Mr. Wendy (the DH) and I took the dogs and King Gilbert the Land Commander camping near Parker Canyon Lake for Easter weekend. I expected it to be a crowded scene, with lots of annoying humans around. Well, it was crowded, but not with humans. We found our usual campsite vacant when we arrived on Friday afternoon, well except for the cattle. Evidently the rancher was grazing his herd in this area, because there were bovine visitors to our camp all weekend. It wouldn't have been a problem except that my little terrier-chihuahua mix thought that he could bully them.
Someone who speaks dog needs to tell that dog the he's a midget, he doesn't believe me when I say it.
Sunday, the DH gave me a lift to the trailhead at Canelo Pass so I could hike the AZT Passage back to the car. I'd figured the whole trip would be around 12-13 miles, but when I checked the map at the trailhead (which btw is quite sweet as maps go), I realized it'd be more than 14. I felt like I had plenty of water and time, but I decided to leave the little dog behind. He's not really the best hiker, and the thought of that not-quite-little-enough creature hitching in by backpack for 8 or 9 miles was more than I wanted to deal with. After all was said and done, I was extremely happy with that decision. Lilo (the lab mix) is a strong hiker, but this was stretching it even for her.

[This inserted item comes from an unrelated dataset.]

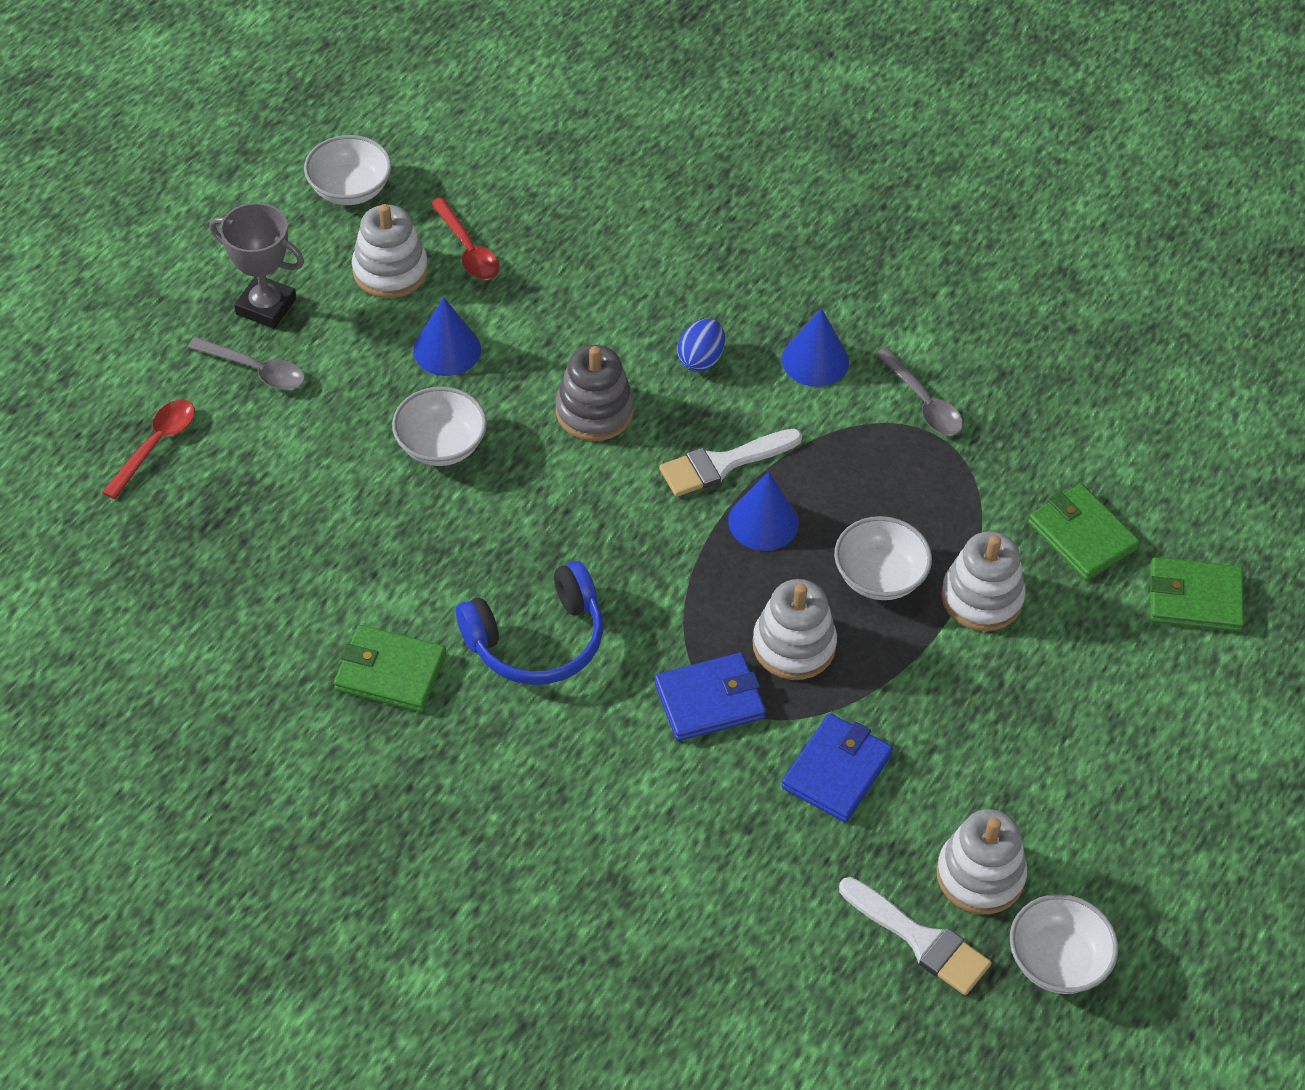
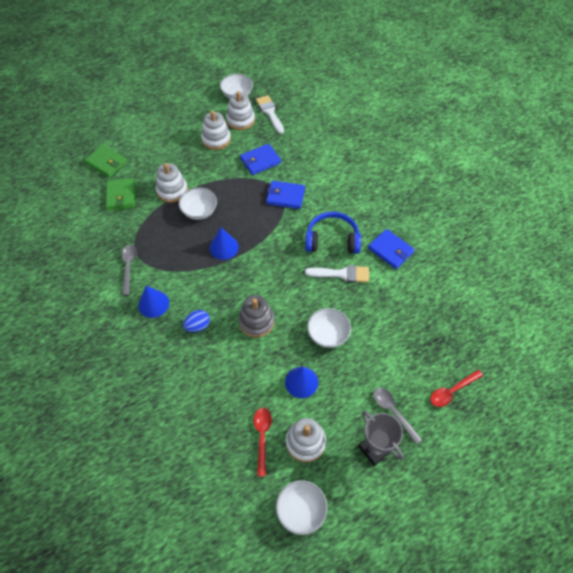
camera: 150 degrees left, 5 degrees up
green wallet [334,625,446,712] -> blue wallet [368,229,415,269]
white brush [659,429,802,497] -> white brush moved to [305,265,369,283]
white stacking toy [753,579,837,680] -> white stacking toy moved to [201,111,231,150]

The day was warm, and there were hills to climb. This passage is famous for being up and down, and it certainly lived up to that for me. I thought it was a beautiful piece of trail, though I can see how those from outside Arizona would think it's one of the less spectacular stretches of the AZT. They just don't know where to look for the beauty's all.
I was surprised at how dry the landscape seemed. The two through hikers I'd met at the trailhead said that there was NO water on the passage, but they were wrong there. The land
was dry, sure enough, no wildflowers or grasses greening up. But there were pockets of water in every major wash and tank I came across. It was a good thing, too, since Lilo was going through more water than I'd brought for her. It was warm, and she's pretty black, so I don't blame her. But, being a dog, restraint is not really her strongest quality.
Toward the southern end of the passage, I was planning on turning off as I did last time I hiked in these hills and finish at the lake (where I figured the DH would be fishing). However, I missed the turn off and ended up climbing above it to the end trailhead anyhow. This was fortuitous, as I met a group of horsemen at the parking area who gave me some extra water and a 1/2 mile truck ride up to the road. They were getting ready to begin on their own adventure, riding newly broken mustangs from the Mexican border to Canada - starting on the AZT. It was awesome to meet them and see their horses, though in retrospect I wish I'd spent more time talking to them. As it was, darkness was heading my way and I wanted to get back before Mr. Wendy started to worry. I wasn't sure how far my camp was in terms of miles, so I hopped in with the cowboy headed back to Sonoita and missed out on getting the full scoop. I did get the website for the movie they're making, though: www.unbrandedthemovie.com
. Check it out - it's quite a story!
So Lilo and I got home before dark, the man wasn't fishing so he was at the trailer (which was about a mile and a half from the trailhead) and we cooked up some cow for dinner (just seemed fittin').
The next day I felt great, no worse for the wear other than a bit of a dehydration headache. Poor Lilo, though...she limped and groaned for 2 days. I would have felt more guilty if I wasn't convinced that (like me) she'd have had it no other way. Doesn't matter how much a day on the trail hurts later - it's still better than any day anywhere else!